Часть 7 из 36 В начало
Для доступа к библиотеке пройдите авторизацию
— Не горячись, девочка…
— Я тебе не «девочка»! — отрезала Рикке.
Она разозлилась не на шутку. Не до такой степени, конечно, чтобы встать и уйти, бросив Оле одного в этом, столь не нравящемся ему месте, но сильно.
— Госпожа Хаардер, я не хотел вас обидеть, — елейным голосом, так не похожим на его обычный резковатый и сухой тон, сказал Оле. — Я всего лишь хотел вас предостеречь, ведь вы так юны и совсем ничего не знаете о коварстве мужчин.
— Спасибо, папочка, что открыл мне глаза, — тонюсеньким и очень противным голоском, пропищала Рикке.
Оле поморщился, давая понять, что с него довольно подколов. Некоторое время они молча потягивали пиво и разглядывали народ. Народ был разным, грязным и не очень, лохматым и не сильно, преобладала джинсовая одежда, но некоторые из мужчин были в костюмах и при галстуках. Один даже при бабочке, которая, если судить по степени обтрепанности ее краев, была как минимум вдвое старше своего владельца. Ни одного мольберта, ни одной палитры, ни одной кисти не увидела Рикке, и никто не был перепачкан красками. Короче говоря — не было никаких признаков того, что здесь собираются художники. К местной публике больше подходило нетолерантное и немодное слово «врёвл»,[71] которое в наше время употребляют только старики.
Оле был такого же мнения.
— Так руки и чешутся, забрать кого-нибудь с собой, — проворчал он. — Тут за каждым целая гирлянда грехов тянется, по рожам видно.

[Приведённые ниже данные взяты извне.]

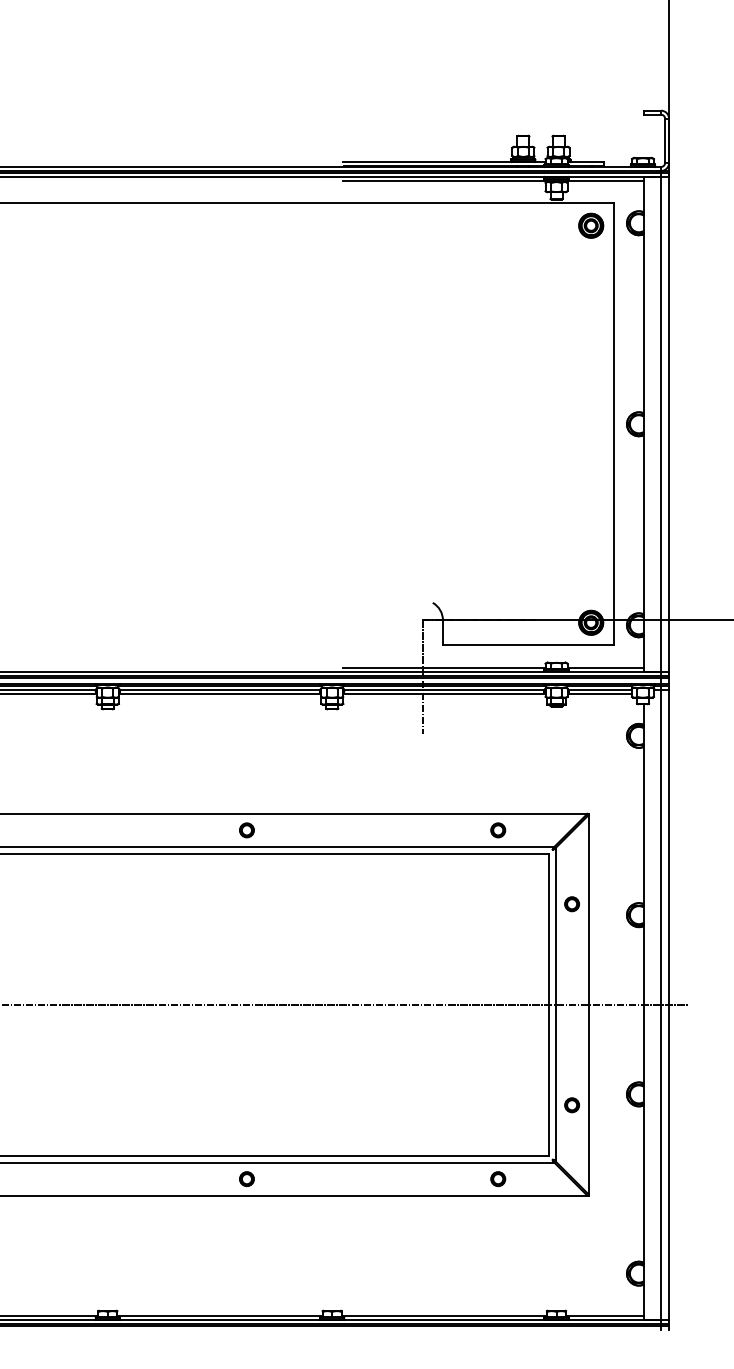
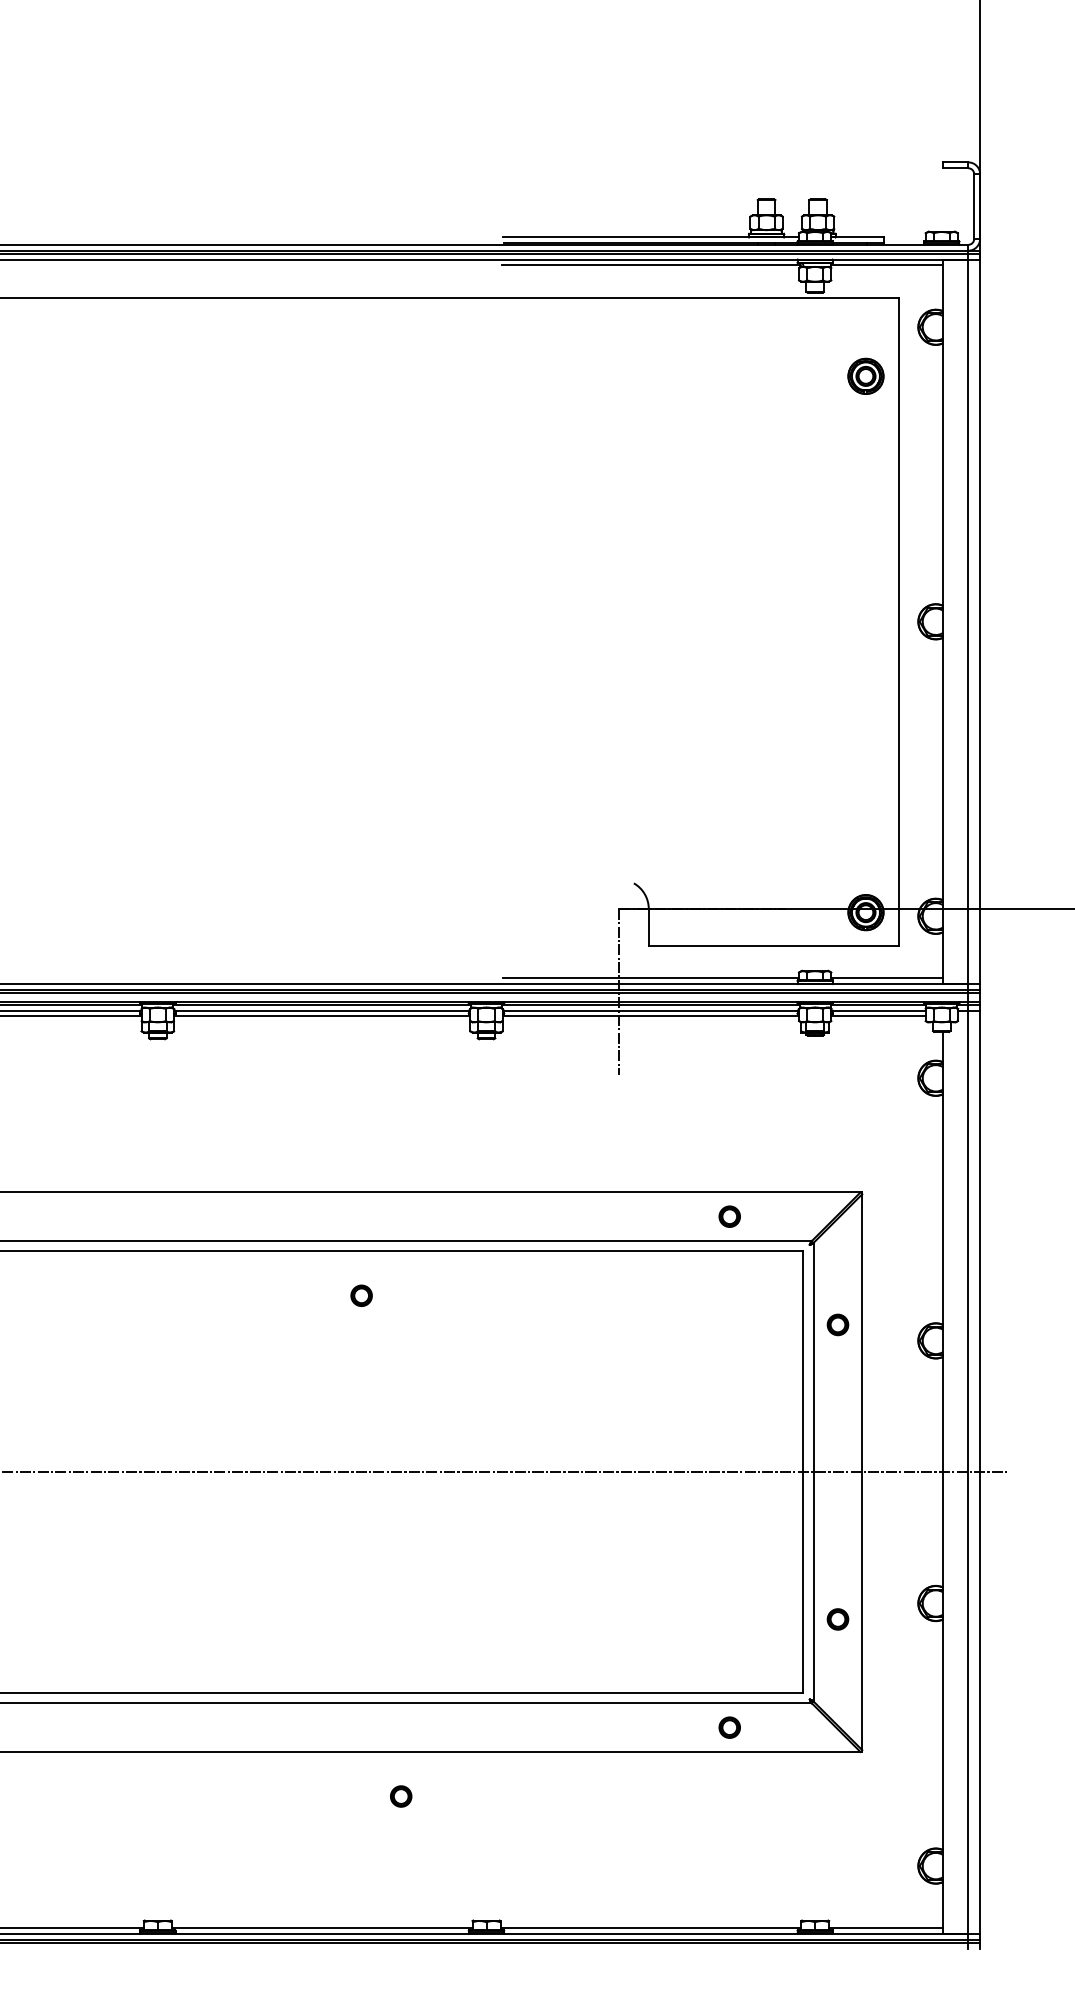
part: (591, 225) -> (866, 375), moved
part: (246, 830) -> (360, 1296), moved
part: (246, 1179) -> (400, 1797), moved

— Нам нужен один! — многозначительно сказала Рикке. — Тот самый, кого не могут найти уже третий год. Возможно, что он сейчас сидит за соседним столиком…
— Вот я и говорю, что хорошая полицейская облава здесь бы не помешала, — Оле немного оживился. — Ты тоже на это намекаешь?

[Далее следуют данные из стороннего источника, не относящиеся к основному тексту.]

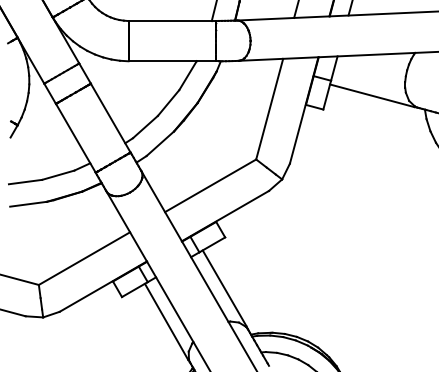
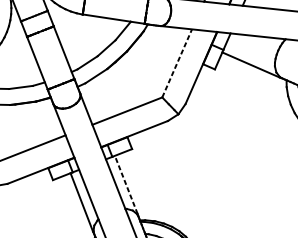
line: (269, 108) -> (177, 62), solid -> dashed
line: (224, 288) -> (126, 185), solid -> dashed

— Толку-то от этих облав, — скривилась Рикке. — И потом Татуировщика в сеть не поймать, уйдет. Его надо ловить индивидуально, прицельно, не сетью, а сачком. Сегодня у нас день знакомства с новыми местами. Сейчас мы выпьем пиво и пойдем в картинную галерею, где будем громко рассуждать о минимализме.
— О чем?
— О минимализме. Это такое направление в живописи. В основном говорить буду я, а ты только хмыкай в своем репертуаре и качай головой. Возможно, что из этого выйдет толк…

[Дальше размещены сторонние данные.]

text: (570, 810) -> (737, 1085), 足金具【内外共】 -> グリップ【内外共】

— А, возможно, и нет, — Оле хмыкнул, как было велено, и покачал головой.
От внутреннего настроя зависит очень многое, недаром говорят, что домовые не любят помогать нытикам и букам, но охотно облегчают жизнь тем, кто весел и доброжелателен. Каждый получает от жизни то, чего он ждет. Оле был настроен пессимистично, поэтому им с Рикке не повезло — часовое сиденье в вонючем баре и часовое хождение по обшарпанному подвалу, гордо именующему себя «галереей», не принесло никакой пользы — не нашли чего-то похожего на манеру Татуировщика и ни с кем не познакомились. Оле нельзя было винить в меланхолии, потому что он был смертельно уставшим после полуторасуточной работы. Рикке и не винила, просто решила, что впредь будет приходить сюда одна, без Оле. Его черед наступит, когда понадобится проверить какую-нибудь информацию или кого-то официально допросить. Вообще-то, Рикке изначально не очень-то надеялась на Оле в качестве спутника, тем более, что наметанный глаз без труда узнал бы в нем полицейского, а то и кто-то из знакомых попался бы. Но Рикке хотела, чтобы Оле знал, где она будет искать нити, ведущие к Татуировщику. На всякий случай, мало ли что, вдруг Рикке (не оставь меня, святая Бригитта!) попадет в лапы к Татуировщику раньше, чем он к ней в сачок. Тогда у Оле хотя бы будет место, откуда можно начать поиски. Кроме того, Рикке решила завести особую папку на компьютере и записывать туда отчеты о своих поисках с указанием всех контактов. Невозможно представить, насколько бы облегчилась работа полиции, если бы все люди имели обыкновение хранить в своих компьютерах детальную информацию о своих контактах! Приведя Оле в «Коп ог ундеркоп» и в галерею, а так же показав ему «Фалернос» и ночной клуб «Вигго», о котором упомянул Хенрик, Рикке «подстраховалась» на случай своего возможного поражения. Поражения, о котором не хотелось думать, но которое нельзя было сбрасывать со счетов. У любого дела есть два исхода — плохой и хороший.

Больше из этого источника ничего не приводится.